**** GIVEN RECORDS

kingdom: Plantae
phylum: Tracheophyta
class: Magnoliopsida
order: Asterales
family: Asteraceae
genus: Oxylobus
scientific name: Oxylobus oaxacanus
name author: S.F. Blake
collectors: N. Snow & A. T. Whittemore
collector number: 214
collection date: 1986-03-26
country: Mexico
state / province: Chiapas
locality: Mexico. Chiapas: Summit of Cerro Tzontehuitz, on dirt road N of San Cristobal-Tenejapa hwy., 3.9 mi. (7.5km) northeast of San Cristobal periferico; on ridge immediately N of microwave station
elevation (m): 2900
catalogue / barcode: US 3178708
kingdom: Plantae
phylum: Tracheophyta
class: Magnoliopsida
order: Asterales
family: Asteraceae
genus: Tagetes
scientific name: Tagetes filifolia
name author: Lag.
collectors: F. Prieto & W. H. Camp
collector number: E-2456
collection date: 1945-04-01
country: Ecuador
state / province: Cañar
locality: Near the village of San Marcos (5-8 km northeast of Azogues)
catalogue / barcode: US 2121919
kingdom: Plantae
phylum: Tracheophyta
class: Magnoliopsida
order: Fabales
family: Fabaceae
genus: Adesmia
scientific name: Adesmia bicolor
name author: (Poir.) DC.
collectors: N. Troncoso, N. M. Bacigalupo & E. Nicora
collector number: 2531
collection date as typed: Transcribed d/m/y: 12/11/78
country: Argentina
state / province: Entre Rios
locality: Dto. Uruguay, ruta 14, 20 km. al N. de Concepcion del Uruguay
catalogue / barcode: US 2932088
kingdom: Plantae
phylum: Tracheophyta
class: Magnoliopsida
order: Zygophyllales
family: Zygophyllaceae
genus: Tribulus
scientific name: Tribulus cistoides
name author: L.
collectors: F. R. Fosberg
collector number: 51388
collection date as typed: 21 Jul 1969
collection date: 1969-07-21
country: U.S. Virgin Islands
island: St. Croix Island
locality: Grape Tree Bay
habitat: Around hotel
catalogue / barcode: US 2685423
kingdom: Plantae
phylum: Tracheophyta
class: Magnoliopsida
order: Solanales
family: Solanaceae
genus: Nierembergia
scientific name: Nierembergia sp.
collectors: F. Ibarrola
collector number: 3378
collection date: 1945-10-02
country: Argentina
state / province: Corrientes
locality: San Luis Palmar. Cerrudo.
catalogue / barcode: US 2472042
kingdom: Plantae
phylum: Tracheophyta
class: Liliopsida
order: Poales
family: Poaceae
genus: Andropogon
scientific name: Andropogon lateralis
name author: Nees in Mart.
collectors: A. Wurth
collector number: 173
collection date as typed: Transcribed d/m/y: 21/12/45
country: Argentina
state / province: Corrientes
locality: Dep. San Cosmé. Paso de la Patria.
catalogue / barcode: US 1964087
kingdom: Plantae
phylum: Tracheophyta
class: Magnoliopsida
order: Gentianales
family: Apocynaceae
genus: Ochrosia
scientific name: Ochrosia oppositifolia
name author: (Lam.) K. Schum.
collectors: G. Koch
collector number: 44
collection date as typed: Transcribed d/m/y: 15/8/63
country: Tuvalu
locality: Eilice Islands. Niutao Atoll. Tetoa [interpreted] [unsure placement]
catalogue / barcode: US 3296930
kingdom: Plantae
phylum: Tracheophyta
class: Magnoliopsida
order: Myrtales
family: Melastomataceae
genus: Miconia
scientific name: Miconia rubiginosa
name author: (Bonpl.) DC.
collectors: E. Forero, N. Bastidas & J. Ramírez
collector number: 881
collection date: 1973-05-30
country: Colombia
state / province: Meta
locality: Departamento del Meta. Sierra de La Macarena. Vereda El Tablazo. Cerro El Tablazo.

********

THE REQUEST:
Rewrite all of the entries above, renaming "collector number" to "field number" wherever it appears and leaving every other line untouched.

SOLVED PROBLEM:
kingdom: Plantae
phylum: Tracheophyta
class: Magnoliopsida
order: Asterales
family: Asteraceae
genus: Oxylobus
scientific name: Oxylobus oaxacanus
name author: S.F. Blake
collectors: N. Snow & A. T. Whittemore
field number: 214
collection date: 1986-03-26
country: Mexico
state / province: Chiapas
locality: Mexico. Chiapas: Summit of Cerro Tzontehuitz, on dirt road N of San Cristobal-Tenejapa hwy., 3.9 mi. (7.5km) northeast of San Cristobal periferico; on ridge immediately N of microwave station
elevation (m): 2900
catalogue / barcode: US 3178708
kingdom: Plantae
phylum: Tracheophyta
class: Magnoliopsida
order: Asterales
family: Asteraceae
genus: Tagetes
scientific name: Tagetes filifolia
name author: Lag.
collectors: F. Prieto & W. H. Camp
field number: E-2456
collection date: 1945-04-01
country: Ecuador
state / province: Cañar
locality: Near the village of San Marcos (5-8 km northeast of Azogues)
catalogue / barcode: US 2121919
kingdom: Plantae
phylum: Tracheophyta
class: Magnoliopsida
order: Fabales
family: Fabaceae
genus: Adesmia
scientific name: Adesmia bicolor
name author: (Poir.) DC.
collectors: N. Troncoso, N. M. Bacigalupo & E. Nicora
field number: 2531
collection date as typed: Transcribed d/m/y: 12/11/78
country: Argentina
state / province: Entre Rios
locality: Dto. Uruguay, ruta 14, 20 km. al N. de Concepcion del Uruguay
catalogue / barcode: US 2932088
kingdom: Plantae
phylum: Tracheophyta
class: Magnoliopsida
order: Zygophyllales
family: Zygophyllaceae
genus: Tribulus
scientific name: Tribulus cistoides
name author: L.
collectors: F. R. Fosberg
field number: 51388
collection date as typed: 21 Jul 1969
collection date: 1969-07-21
country: U.S. Virgin Islands
island: St. Croix Island
locality: Grape Tree Bay
habitat: Around hotel
catalogue / barcode: US 2685423
kingdom: Plantae
phylum: Tracheophyta
class: Magnoliopsida
order: Solanales
family: Solanaceae
genus: Nierembergia
scientific name: Nierembergia sp.
collectors: F. Ibarrola
field number: 3378
collection date: 1945-10-02
country: Argentina
state / province: Corrientes
locality: San Luis Palmar. Cerrudo.
catalogue / barcode: US 2472042
kingdom: Plantae
phylum: Tracheophyta
class: Liliopsida
order: Poales
family: Poaceae
genus: Andropogon
scientific name: Andropogon lateralis
name author: Nees in Mart.
collectors: A. Wurth
field number: 173
collection date as typed: Transcribed d/m/y: 21/12/45
country: Argentina
state / province: Corrientes
locality: Dep. San Cosmé. Paso de la Patria.
catalogue / barcode: US 1964087
kingdom: Plantae
phylum: Tracheophyta
class: Magnoliopsida
order: Gentianales
family: Apocynaceae
genus: Ochrosia
scientific name: Ochrosia oppositifolia
name author: (Lam.) K. Schum.
collectors: G. Koch
field number: 44
collection date as typed: Transcribed d/m/y: 15/8/63
country: Tuvalu
locality: Eilice Islands. Niutao Atoll. Tetoa [interpreted] [unsure placement]
catalogue / barcode: US 3296930
kingdom: Plantae
phylum: Tracheophyta
class: Magnoliopsida
order: Myrtales
family: Melastomataceae
genus: Miconia
scientific name: Miconia rubiginosa
name author: (Bonpl.) DC.
collectors: E. Forero, N. Bastidas & J. Ramírez
field number: 881
collection date: 1973-05-30
country: Colombia
state / province: Meta
locality: Departamento del Meta. Sierra de La Macarena. Vereda El Tablazo. Cerro El Tablazo.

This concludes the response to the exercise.